Berdasarkan deskripsi tentang struktur hukum akad rahn yang telah penulis teliti di Pegadaian Syariah Kudus dapat di simpulkan, bahwa struktur hukum akad rahn yang di buat oleh para pihak yaitu rahin dan marhun meruupakan struktur hukum gadai pada akad rahn. Tapi struktur ini berbeda dengan gadai konvensional yang memberikan pinjaman uang dengan meminta bunga atas sejumlah uang yang dipinjam, sedangkan gadai syariah atau rahn meminta imbalan atas sewa tempat menaruh barang gadai atau marhun bih dan biaya pemeliharaannya. Struktur hukum gadai yang di lakukan di Pegadaian Syariah Kudus memuat: suatu perbuatan hukum oleh seseorang atau rahin mengikatkan diri pada orang lain atau murtahin untuk memperoleh pinjaman uang dengan jaminan berupa benda bergerak. Perjanjian ini dalam struktur hukum perdata termasuk perjanjian bernama yang mempunyai sifat timbal balik, di satu sisi punya hak dan di sisi lain punya kewajiban secara timbal balik. Perjanjian demikian itu termasuk perjanjian konsensuil obligatoir,

karena terbentuknya perjanjian itu berdasarkan konsensus dan yang di perjanjikan mengandung unsur ekonomi. Struktur hukum tersebut telah diatur dalam KUH perdata dan telah diatur dalam hukum perdata yang berasal dari hukum Islam. Struktur hukum ini mempunyai kekhususan dimana ia berasal dari struktur hukum Islam yang di adopsi dari budaya Islam di zaman Arab.

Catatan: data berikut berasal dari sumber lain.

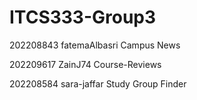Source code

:# ITCS333-Group3
202208843 fatemaAlbasri Campus News

202209617 ZainJ74  Course-Reviews

202208584 sara-jaffar Study Group Finder

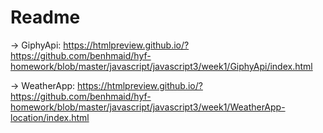 # Readme 


-> GiphyApi: https://htmlpreview.github.io/?https://github.com/benhmaid/hyf-homework/blob/master/javascript/javascript3/week1/GiphyApi/index.html

-> WeatherApp: https://htmlpreview.github.io/?https://github.com/benhmaid/hyf-homework/blob/master/javascript/javascript3/week1/WeatherApp-location/index.html
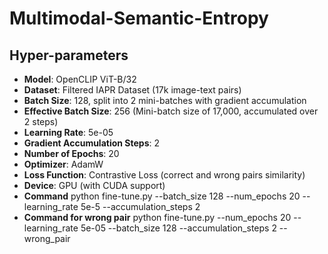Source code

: # Multimodal-Semantic-Entropy

## Hyper-parameters

- **Model**: OpenCLIP ViT-B/32
- **Dataset**: Filtered IAPR Dataset (17k image-text pairs)
- **Batch Size**: 128, split into 2 mini-batches with gradient accumulation
- **Effective Batch Size**: 256 (Mini-batch size of 17,000, accumulated over 2 steps)
- **Learning Rate**: 5e-05
- **Gradient Accumulation Steps**: 2
- **Number of Epochs**: 20
- **Optimizer**: AdamW
- **Loss Function**: Contrastive Loss (correct and wrong pairs similarity)
- **Device**: GPU (with CUDA support)
- **Command** python fine-tune.py --batch_size 128 --num_epochs 20 --learning_rate 5e-5 --accumulation_steps 2
- **Command for wrong pair** python fine-tune.py --num_epochs 20 --learning_rate 5e-05 --batch_size 128 --accumulation_steps 2 --wrong_pair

Karena itu rahn yang diimplementasikan oleh gadai syariah mempunyai landasan hukum Islam yang kuat dan landasan hukum perdata Indonesia yang kuat, dengan tidak mempraktikkan bunga dalam praktik gadai.

Berdasarkan kesimpulan tersebut, ada beberapa saran yang perlu penulis sampaikan kepada publik bahwa :

1. Keberadaan Pegadaian Syariah Kudus merupakan lembaga yang baru dan membutuhkan kreatifitas umat Islam dalam mengembangkan produk-produk tentang kegiatan syariah yang dilakukan, karena itu hendaklah semua komponen umat Islam mendukung dengan bertransaksi di Pegadaian Syariah Kudus. 2. Hendaknya Pegadaian Syariah mempunyai payung hukum

yang lebih jelas dan spesifik dari undang-undang karena gadai syariah mempunyai spesifik perilaku, sehingga mempunyai kepastian hukum dalam melakukan kegiatan-kegiatan syariah yang berkaitan dengan gadai syariah.